Le Conseil d’État a rendu, le 31 décembre 2025, une décision précisant les règles de compétence pour l’autorisation du licenciement d’un salarié protégé.
Une société de transport a sollicité l’autorisation de rompre le contrat d’une salariée protégée suite à la cessation d’une partie de ses activités. Le responsable d’une unité de contrôle départementale a accordé cette autorisation le 12 avril 2021, malgré le refus implicite né précédemment. Le tribunal administratif de Melun a annulé cette décision pour excès de pouvoir par un jugement rendu le 12 mai 2023. La cour administrative d’appel de Paris a rejeté l’appel de l’employeur le 26 mars 2024 en retenant l’incompétence du signataire de l’acte. La société requérante s’est alors pourvue en cassation devant la Haute Juridiction administrative pour obtenir l’annulation de cet arrêt d’appel. Le juge de cassation doit déterminer si un responsable d’unité peut valablement signer une autorisation de licenciement en l’absence de l’inspecteur de section. Le Conseil d’État rejette le pourvoi en confirmant que le signataire ne bénéficiait pas d’une désignation régulière pour exercer ces fonctions spécifiques. L’analyse portera sur la compétence exclusive de l’inspecteur de section avant d’examiner le formalisme rigoureux imposé pour l’organisation de l’intérim.
I. L’exclusivité des pouvoirs de l’inspecteur au sein de sa section
La compétence pour autoriser le licenciement d’un salarié protégé repose sur une organisation territoriale et fonctionnelle précise définie par le code du travail. L’article L. 8122-10 dispose que « l’inspecteur du travail est seul habilité à prendre, dans la section où il exerce ses missions, les décisions qui relèvent de sa compétence ». Cette règle garantit que l’autorité administrative dispose d’une connaissance parfaite du terrain et des conditions de travail au sein de l’établissement contrôlé. La décision commentée rappelle que cette habilitation est strictement attachée à la section d’inspection à laquelle l’agent est affecté par le directeur régional.
L’incompétence du signataire découle ici de l’absence de lien direct entre ses fonctions de responsable d’unité et les prérogatives de l’inspecteur de section. La cour administrative d’appel de Paris a relevé que la décision avait été signée par un directeur adjoint en sa seule qualité de responsable d’unité. Or, le responsable d’unité de contrôle assure normalement des missions d’animation et de pilotage sans se substituer aux agents de contrôle de son ressort. En jugeant que le signataire n’était pas compétent, les juges du fond ont fait une exacte application des dispositions législatives régissant l’inspection du travail. Cette solution souligne que la hiérarchie administrative ne confère pas de droit un pouvoir de signature en matière d’autorisation de licenciement des salariés protégés.

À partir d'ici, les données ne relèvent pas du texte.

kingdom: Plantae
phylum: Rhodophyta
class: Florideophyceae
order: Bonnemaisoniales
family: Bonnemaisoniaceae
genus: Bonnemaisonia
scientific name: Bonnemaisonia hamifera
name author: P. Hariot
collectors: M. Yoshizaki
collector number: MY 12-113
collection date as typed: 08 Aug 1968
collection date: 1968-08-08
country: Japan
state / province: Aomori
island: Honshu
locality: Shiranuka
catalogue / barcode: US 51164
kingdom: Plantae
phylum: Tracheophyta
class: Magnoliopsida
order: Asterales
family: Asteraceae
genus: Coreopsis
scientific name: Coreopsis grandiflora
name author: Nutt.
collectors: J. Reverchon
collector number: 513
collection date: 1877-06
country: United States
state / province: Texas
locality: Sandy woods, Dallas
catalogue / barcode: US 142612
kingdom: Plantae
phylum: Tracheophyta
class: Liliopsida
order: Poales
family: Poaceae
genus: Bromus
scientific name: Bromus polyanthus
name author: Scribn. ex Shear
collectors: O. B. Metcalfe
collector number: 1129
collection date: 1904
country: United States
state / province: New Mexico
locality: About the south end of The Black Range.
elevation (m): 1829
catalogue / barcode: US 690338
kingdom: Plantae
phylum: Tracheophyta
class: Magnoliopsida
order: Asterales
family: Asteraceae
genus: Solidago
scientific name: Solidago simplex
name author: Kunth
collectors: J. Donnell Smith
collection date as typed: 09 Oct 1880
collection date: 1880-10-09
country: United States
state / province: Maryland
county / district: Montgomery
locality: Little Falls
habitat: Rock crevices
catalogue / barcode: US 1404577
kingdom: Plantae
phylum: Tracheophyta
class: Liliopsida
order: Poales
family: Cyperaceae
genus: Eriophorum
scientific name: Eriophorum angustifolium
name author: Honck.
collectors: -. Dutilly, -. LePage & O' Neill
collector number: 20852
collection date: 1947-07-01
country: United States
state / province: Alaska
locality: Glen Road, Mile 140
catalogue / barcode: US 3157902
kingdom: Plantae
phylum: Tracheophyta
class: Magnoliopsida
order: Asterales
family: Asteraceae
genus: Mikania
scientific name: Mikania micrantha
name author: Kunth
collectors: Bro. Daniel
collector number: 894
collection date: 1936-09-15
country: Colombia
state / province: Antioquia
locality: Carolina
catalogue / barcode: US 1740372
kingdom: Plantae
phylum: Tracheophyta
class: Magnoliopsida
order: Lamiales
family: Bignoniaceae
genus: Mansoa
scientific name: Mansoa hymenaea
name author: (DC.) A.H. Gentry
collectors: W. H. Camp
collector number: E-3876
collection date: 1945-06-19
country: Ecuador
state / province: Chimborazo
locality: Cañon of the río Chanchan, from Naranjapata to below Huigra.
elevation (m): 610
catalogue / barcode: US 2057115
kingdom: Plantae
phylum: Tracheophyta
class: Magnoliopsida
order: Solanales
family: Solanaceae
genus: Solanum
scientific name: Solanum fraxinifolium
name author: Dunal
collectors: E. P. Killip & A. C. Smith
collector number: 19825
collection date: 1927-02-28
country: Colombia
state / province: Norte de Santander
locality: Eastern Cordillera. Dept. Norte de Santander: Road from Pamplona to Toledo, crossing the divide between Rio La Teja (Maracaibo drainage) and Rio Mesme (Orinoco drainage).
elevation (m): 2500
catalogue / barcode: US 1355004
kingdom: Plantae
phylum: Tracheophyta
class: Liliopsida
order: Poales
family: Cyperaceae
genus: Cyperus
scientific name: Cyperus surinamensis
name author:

II. Le formalisme rigoureux de l’intérim et de la suppléance
La validité d’une décision prise par intérim suppose l’existence d’un acte de nomination régulier émanant de l’autorité régionale compétente pour organiser les services. Le code du travail prévoit que le directeur régional peut charger un responsable d’unité d’exercer les fonctions d’inspecteur du travail dans une section donnée. En l’espèce, une décision du 1er avril 2021 prévoyait que l’intérim d’un inspecteur empêché serait assuré prioritairement par un autre agent de l’unité. Cependant, le signataire n’avait pas été désigné nominativement pour assurer l’intérim de la section spécifique dont dépendait l’établissement de la salariée concernée.
Le Conseil d’État confirme que la décision est « entachée d’incompétence, faute pour son signataire d’avoir été désigné pour assurer l’intérim de l’inspecteur du travail ». La simple constatation de l’empêchement de l’inspecteur titulaire ne permet pas au supérieur hiérarchique de se saisir d’office du dossier de licenciement. La circonstance que l’intéressé était chargé de l’intérim d’une autre section de la même unité est restée sans incidence sur l’irrégularité constatée. Cette exigence de précision dans les actes de délégation ou d’intérim renforce la sécurité juridique des décisions administratives individuelles pesant sur les salariés. Le juge administratif maintient ainsi une protection stricte contre les décisions prises par des autorités non expressément habilitées à statuer sur ces demandes.